Data Block Start

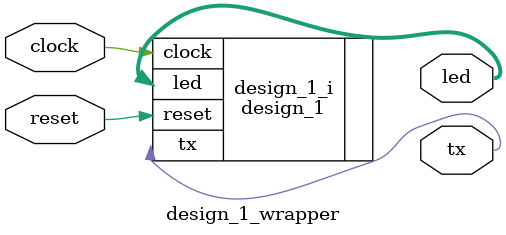
<source format=v>
`timescale 1 ps / 1 ps

module design_1_wrapper
   (clock,
    led,
    reset,
    tx);
  input clock;
  output [3:0]led;
  input reset;
  output tx;

  wire clock;
  wire [3:0]led;
  wire reset;
  wire tx;

  design_1 design_1_i
       (.clock(clock),
        .led(led),
        .reset(reset),
        .tx(tx));
endmodule

</source>
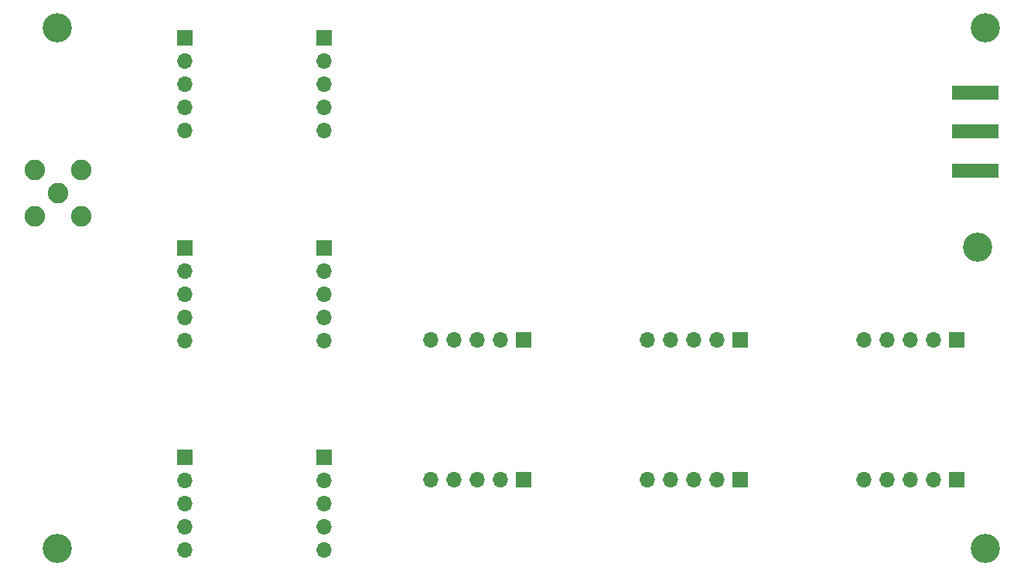
<source format=gbr>
%TF.GenerationSoftware,KiCad,Pcbnew,(6.0.4)*%
%TF.CreationDate,2022-04-28T22:30:41-04:00*%
%TF.ProjectId,cap_motherboad,6361705f-6d6f-4746-9865-72626f61642e,rev?*%
%TF.SameCoordinates,Original*%
%TF.FileFunction,Soldermask,Top*%
%TF.FilePolarity,Negative*%
%FSLAX46Y46*%
G04 Gerber Fmt 4.6, Leading zero omitted, Abs format (unit mm)*
G04 Created by KiCad (PCBNEW (6.0.4)) date 2022-04-28 22:30:41*
%MOMM*%
%LPD*%
G01*
G04 APERTURE LIST*
%ADD10R,1.700000X1.700000*%
%ADD11O,1.700000X1.700000*%
%ADD12C,3.200000*%
%ADD13R,5.080000X1.500000*%
%ADD14C,2.250000*%
G04 APERTURE END LIST*
D10*
%TO.C,J9*%
X170410000Y-85105000D03*
D11*
X167870000Y-85105000D03*
X165330000Y-85105000D03*
X162790000Y-85105000D03*
X160250000Y-85105000D03*
%TD*%
D10*
%TO.C,J8*%
X146680000Y-85105000D03*
D11*
X144140000Y-85105000D03*
X141600000Y-85105000D03*
X139060000Y-85105000D03*
X136520000Y-85105000D03*
%TD*%
D12*
%TO.C,H2*%
X71930000Y-107950000D03*
%TD*%
D10*
%TO.C,J7*%
X123000000Y-85105000D03*
D11*
X120460000Y-85105000D03*
X117920000Y-85105000D03*
X115380000Y-85105000D03*
X112840000Y-85105000D03*
%TD*%
D13*
%TO.C,SMA1*%
X172437500Y-62230000D03*
X172437500Y-66480000D03*
X172437500Y-57980000D03*
%TD*%
D12*
%TO.C,H1*%
X71930000Y-50900000D03*
%TD*%
D10*
%TO.C,J1*%
X85900000Y-51950000D03*
D11*
X85900000Y-54490000D03*
X85900000Y-57030000D03*
X85900000Y-59570000D03*
X85900000Y-62110000D03*
%TD*%
D12*
%TO.C,H4*%
X173490000Y-107950000D03*
%TD*%
D10*
%TO.C,J5*%
X101150000Y-75000000D03*
D11*
X101150000Y-77540000D03*
X101150000Y-80080000D03*
X101150000Y-82620000D03*
X101150000Y-85160000D03*
%TD*%
D10*
%TO.C,J10*%
X123000000Y-100355000D03*
D11*
X120460000Y-100355000D03*
X117920000Y-100355000D03*
X115380000Y-100355000D03*
X112840000Y-100355000D03*
%TD*%
D12*
%TO.C,H3*%
X173490000Y-50900000D03*
%TD*%
%TO.C,Strain Relief*%
X172720000Y-74930000D03*
%TD*%
D10*
%TO.C,J11*%
X146680000Y-100355000D03*
D11*
X144140000Y-100355000D03*
X141600000Y-100355000D03*
X139060000Y-100355000D03*
X136520000Y-100355000D03*
%TD*%
D10*
%TO.C,J6*%
X101150000Y-97950000D03*
D11*
X101150000Y-100490000D03*
X101150000Y-103030000D03*
X101150000Y-105570000D03*
X101150000Y-108110000D03*
%TD*%
D10*
%TO.C,J3*%
X85900000Y-97950000D03*
D11*
X85900000Y-100490000D03*
X85900000Y-103030000D03*
X85900000Y-105570000D03*
X85900000Y-108110000D03*
%TD*%
D10*
%TO.C,J2*%
X85900000Y-75000000D03*
D11*
X85900000Y-77540000D03*
X85900000Y-80080000D03*
X85900000Y-82620000D03*
X85900000Y-85160000D03*
%TD*%
D10*
%TO.C,J12*%
X170410000Y-100355000D03*
D11*
X167870000Y-100355000D03*
X165330000Y-100355000D03*
X162790000Y-100355000D03*
X160250000Y-100355000D03*
%TD*%
D14*
%TO.C,QLA1*%
X72000000Y-69000000D03*
X69460000Y-71540000D03*
X74540000Y-66460000D03*
X69460000Y-66460000D03*
X74540000Y-71540000D03*
%TD*%
D10*
%TO.C,J4*%
X101150000Y-51950000D03*
D11*
X101150000Y-54490000D03*
X101150000Y-57030000D03*
X101150000Y-59570000D03*
X101150000Y-62110000D03*
%TD*%
M02*

</source>
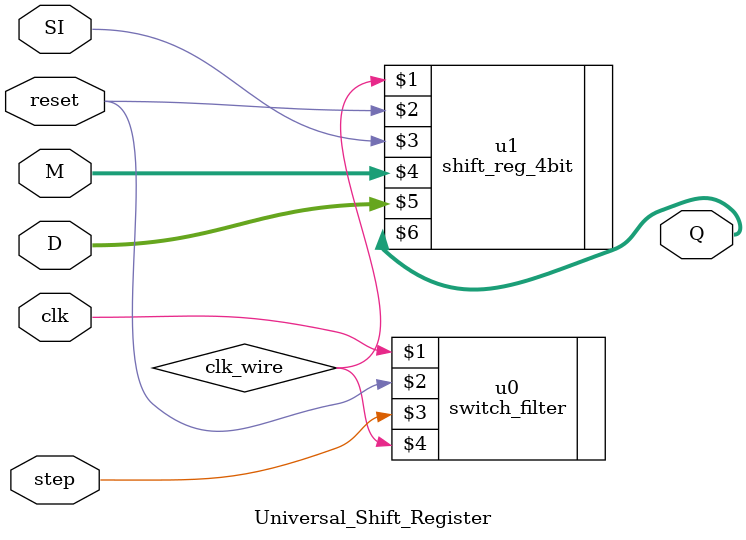
<source format=v>
`timescale 1ns / 1ps
module Universal_Shift_Register(clk, reset, step, SI, M, D, Q);
   
   input       clk;      // On-board clock
   input     reset;
   input      step;
   input        SI;
   input   [1:0] M;
   input   [3:0] D;
   output  [3:0] Q;

   wire   clk_wire;
   
   //              (clk, reset, Step_in, Step_out)
   switch_filter u0(clk, reset,    step, clk_wire);
   
   //               (     clk, reset, si, M, D, Q)
   shift_reg_4bit u1(clk_wire, reset, SI, M, D, Q);

endmodule

</source>
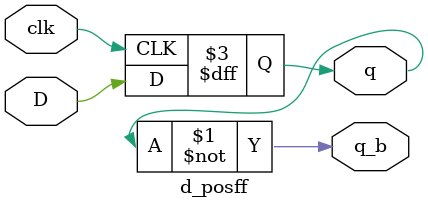
<source format=v>
`timescale 1ns/1ps
module d_posff (
    input D,clk,
    output reg q,
    output q_b
);

assign q_b=~q;
always @(posedge clk)
begin
   q=D;
end


    
endmodule
</source>
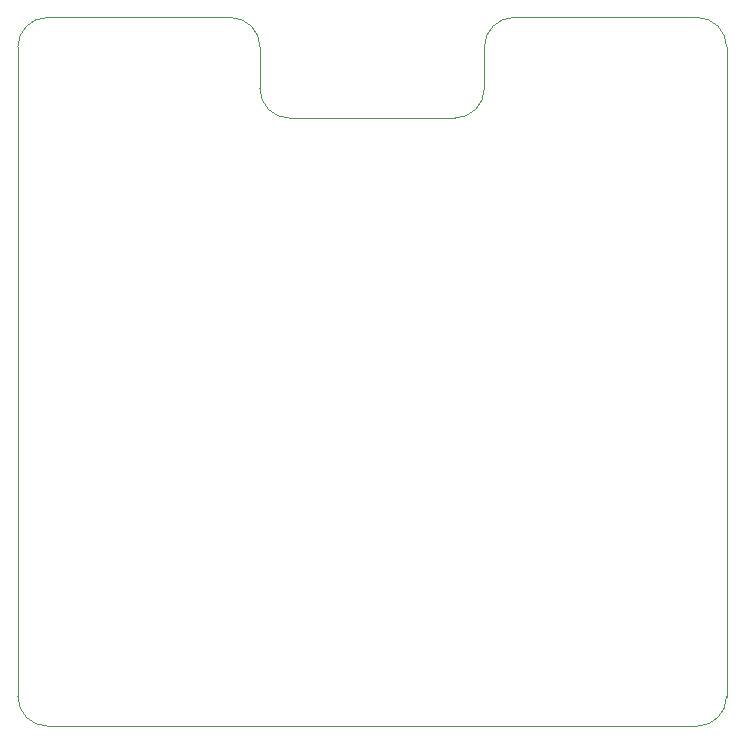
<source format=gbr>
G04*
G04 #@! TF.GenerationSoftware,Altium Limited,Altium Designer,22.4.2 (48)*
G04*
G04 Layer_Color=0*
%FSLAX44Y44*%
%MOMM*%
G71*
G04*
G04 #@! TF.SameCoordinates,401EAB3C-69B4-4000-897E-A26D65C5C49B*
G04*
G04*
G04 #@! TF.FilePolarity,Positive*
G04*
G01*
G75*
%ADD35C,0.0254*%
D35*
X0Y25000D02*
G03*
X25000Y0I25000J0D01*
G01*
X575000D01*
D02*
G03*
X600000Y25000I0J25000D01*
G01*
Y575000D01*
D02*
G03*
X575000Y600000I-25000J0D01*
G01*
X420000D01*
D02*
G03*
X395000Y575000I0J-25000D01*
G01*
Y539917D01*
D02*
G02*
X370000Y514917I-25000J0D01*
G01*
X369833Y514750D01*
X229870D01*
D02*
G02*
X204870Y539750I0J25000D01*
G01*
X205000Y539880D01*
Y575000D01*
D02*
G03*
X180000Y600000I-25000J0D01*
G01*
X25000D01*
D02*
G03*
X0Y575000I0J-25000D01*
G01*
Y25000D01*
M02*

</source>
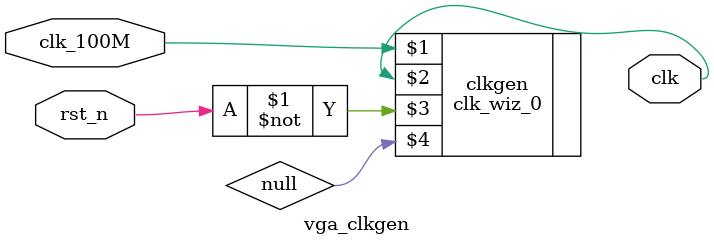
<source format=v>
`timescale 1ns / 1ps


module vga_clkgen(
    input clk_100M,
    input rst_n,
    output clk
    );
    clk_wiz_0 clkgen(
        clk_100M,
        clk,
        ~rst_n,
        null
    );
endmodule

</source>
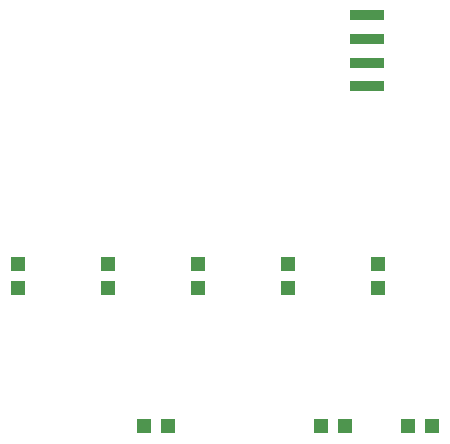
<source format=gtp>
G75*
G70*
%OFA0B0*%
%FSLAX24Y24*%
%IPPOS*%
%LPD*%
%AMOC8*
5,1,8,0,0,1.08239X$1,22.5*
%
%ADD10R,0.0500X0.0500*%
%ADD11R,0.1181X0.0354*%
D10*
X006752Y008154D03*
X006752Y008954D03*
X009752Y008954D03*
X009752Y008154D03*
X012752Y008154D03*
X012752Y008954D03*
X015752Y008954D03*
X015752Y008154D03*
X018752Y008154D03*
X018752Y008954D03*
X019752Y003554D03*
X020552Y003554D03*
X017652Y003554D03*
X016852Y003554D03*
X011752Y003554D03*
X010952Y003554D03*
D11*
X018394Y014873D03*
X018394Y015661D03*
X018394Y016448D03*
X018394Y017235D03*
M02*

</source>
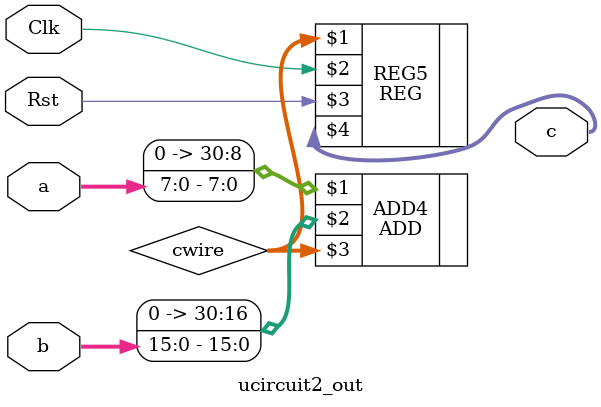
<source format=v>

`timescale 1ns / 1ps

module ucircuit2_out(a,b,c,Clk,Rst);
	input Clk,Rst;
	input [7:0] a;
	input [15:0] b;
	output wire [31:0] c;
	wire [31:0] cwire;
	ADD	#(.DATAWIDTH(32)) ADD4({{31-8{1'b0}},a},{{31-16{1'b0}},b},cwire);
	REG	#(.DATAWIDTH(32)) REG5(cwire,Clk,Rst,c);
endmodule
</source>
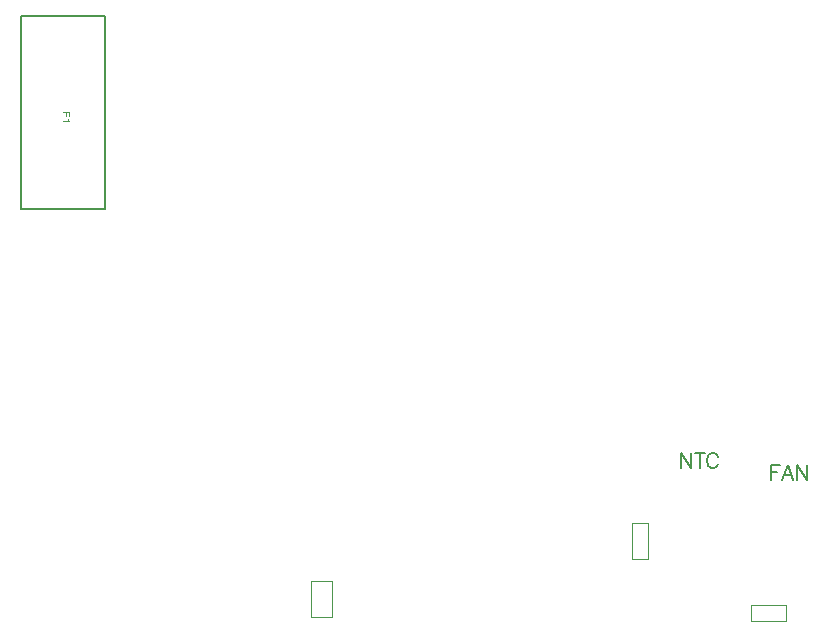
<source format=gbr>
%TF.GenerationSoftware,Altium Limited,Altium Designer,20.0.13 (296)*%
G04 Layer_Color=8388736*
%FSLAX26Y26*%
%MOIN*%
%TF.FileFunction,Other,Top_Assembly*%
%TF.Part,Single*%
G01*
G75*
%TA.AperFunction,NonConductor*%
%ADD106C,0.007874*%
%ADD159C,0.008000*%
%ADD189C,0.003937*%
G36*
X192118Y3236856D02*
X189151D01*
Y3250506D01*
X181344D01*
Y3238694D01*
X178377D01*
Y3250506D01*
X166929D01*
Y3253836D01*
X192118D01*
Y3236856D01*
D02*
G37*
G36*
X185893Y3231377D02*
X185930Y3231305D01*
X186003Y3231159D01*
X186094Y3230977D01*
X186203Y3230758D01*
X186349Y3230485D01*
X186512Y3230194D01*
X186694Y3229885D01*
X186913Y3229539D01*
X187131Y3229175D01*
X187641Y3228411D01*
X188205Y3227628D01*
X188824Y3226882D01*
X188842Y3226864D01*
X188897Y3226791D01*
X188988Y3226700D01*
X189115Y3226573D01*
X189279Y3226409D01*
X189461Y3226227D01*
X189679Y3226026D01*
X189898Y3225808D01*
X190152Y3225590D01*
X190425Y3225353D01*
X190989Y3224898D01*
X191590Y3224479D01*
X191899Y3224298D01*
X192209Y3224134D01*
Y3222132D01*
X166929D01*
Y3225226D01*
X186621D01*
X186603Y3225244D01*
X186567Y3225280D01*
X186512Y3225335D01*
X186440Y3225426D01*
X186349Y3225535D01*
X186221Y3225681D01*
X186094Y3225845D01*
X185948Y3226008D01*
X185803Y3226227D01*
X185620Y3226445D01*
X185457Y3226682D01*
X185256Y3226936D01*
X185075Y3227228D01*
X184874Y3227519D01*
X184474Y3228174D01*
X184456Y3228192D01*
X184419Y3228247D01*
X184365Y3228356D01*
X184310Y3228483D01*
X184219Y3228629D01*
X184110Y3228811D01*
X184001Y3229030D01*
X183873Y3229248D01*
X183619Y3229758D01*
X183364Y3230303D01*
X183109Y3230868D01*
X182891Y3231414D01*
X185875D01*
X185893Y3231377D01*
D02*
G37*
D106*
X27559Y3575686D02*
X306299D01*
X27559Y2931986D02*
X306299D01*
X27559D02*
Y3575686D01*
X306299Y2931986D02*
Y3575686D01*
D159*
X2228000Y2117989D02*
Y2068000D01*
Y2117989D02*
X2261326Y2068000D01*
Y2117989D02*
Y2068000D01*
X2291796Y2117989D02*
Y2068000D01*
X2275133Y2117989D02*
X2308459D01*
X2350117Y2106087D02*
X2347736Y2110848D01*
X2342975Y2115609D01*
X2338215Y2117989D01*
X2328693D01*
X2323932Y2115609D01*
X2319171Y2110848D01*
X2316791Y2106087D01*
X2314410Y2098946D01*
Y2087044D01*
X2316791Y2079902D01*
X2319171Y2075141D01*
X2323932Y2070380D01*
X2328693Y2068000D01*
X2338215D01*
X2342975Y2070380D01*
X2347736Y2075141D01*
X2350117Y2079902D01*
X2528000Y2077989D02*
Y2028000D01*
Y2077989D02*
X2558946D01*
X2528000Y2054185D02*
X2547044D01*
X2602746Y2028000D02*
X2583702Y2077989D01*
X2564659Y2028000D01*
X2571800Y2044663D02*
X2595605D01*
X2614410Y2077989D02*
Y2028000D01*
Y2077989D02*
X2647736Y2028000D01*
Y2077989D02*
Y2028000D01*
D189*
X2579055Y1557441D02*
Y1612559D01*
X2460945Y1557441D02*
Y1612559D01*
X2579055D01*
X2460945Y1557441D02*
X2579055D01*
X994016Y1572559D02*
X1062913D01*
X994016Y1692638D02*
X1062913D01*
Y1572559D02*
Y1692638D01*
X994016Y1572559D02*
Y1692638D01*
X2118472Y1764228D02*
Y1883914D01*
X2063354Y1764228D02*
Y1883914D01*
Y1764228D02*
X2118472D01*
X2063354Y1883914D02*
X2118472D01*
%TF.MD5,ca113f5b216d54d8850e1945bc197c56*%
M02*

</source>
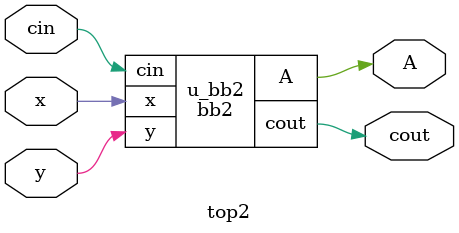
<source format=v>
module bb2
(
 input x,
 input y,
 input cin,

 output A,
 output cout
 );

`ifndef BUG
assign {cout,A} =  cin + y + x;
`else
assign {cout,A} =  cin - y * x;
`endif

endmodule

module top2
(
 input x,
 input y,
 input cin,

 output A,
 output cout
 );

bb2 u_bb2 (x,y,cin,A,cout);

endmodule

</source>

Data Block End

Reproduce only the lines above spanning from the line containing "X188824Y3226882D01*" through the line containing "X185948Y3226008D01*", word for word.

#### The answer
X188824Y3226882D01*
X188842Y3226864D01*
X188897Y3226791D01*
X188988Y3226700D01*
X189115Y3226573D01*
X189279Y3226409D01*
X189461Y3226227D01*
X189679Y3226026D01*
X189898Y3225808D01*
X190152Y3225590D01*
X190425Y3225353D01*
X190989Y3224898D01*
X191590Y3224479D01*
X191899Y3224298D01*
X192209Y3224134D01*
Y3222132D01*
X166929D01*
Y3225226D01*
X186621D01*
X186603Y3225244D01*
X186567Y3225280D01*
X186512Y3225335D01*
X186440Y3225426D01*
X186349Y3225535D01*
X186221Y3225681D01*
X186094Y3225845D01*
X185948Y3226008D01*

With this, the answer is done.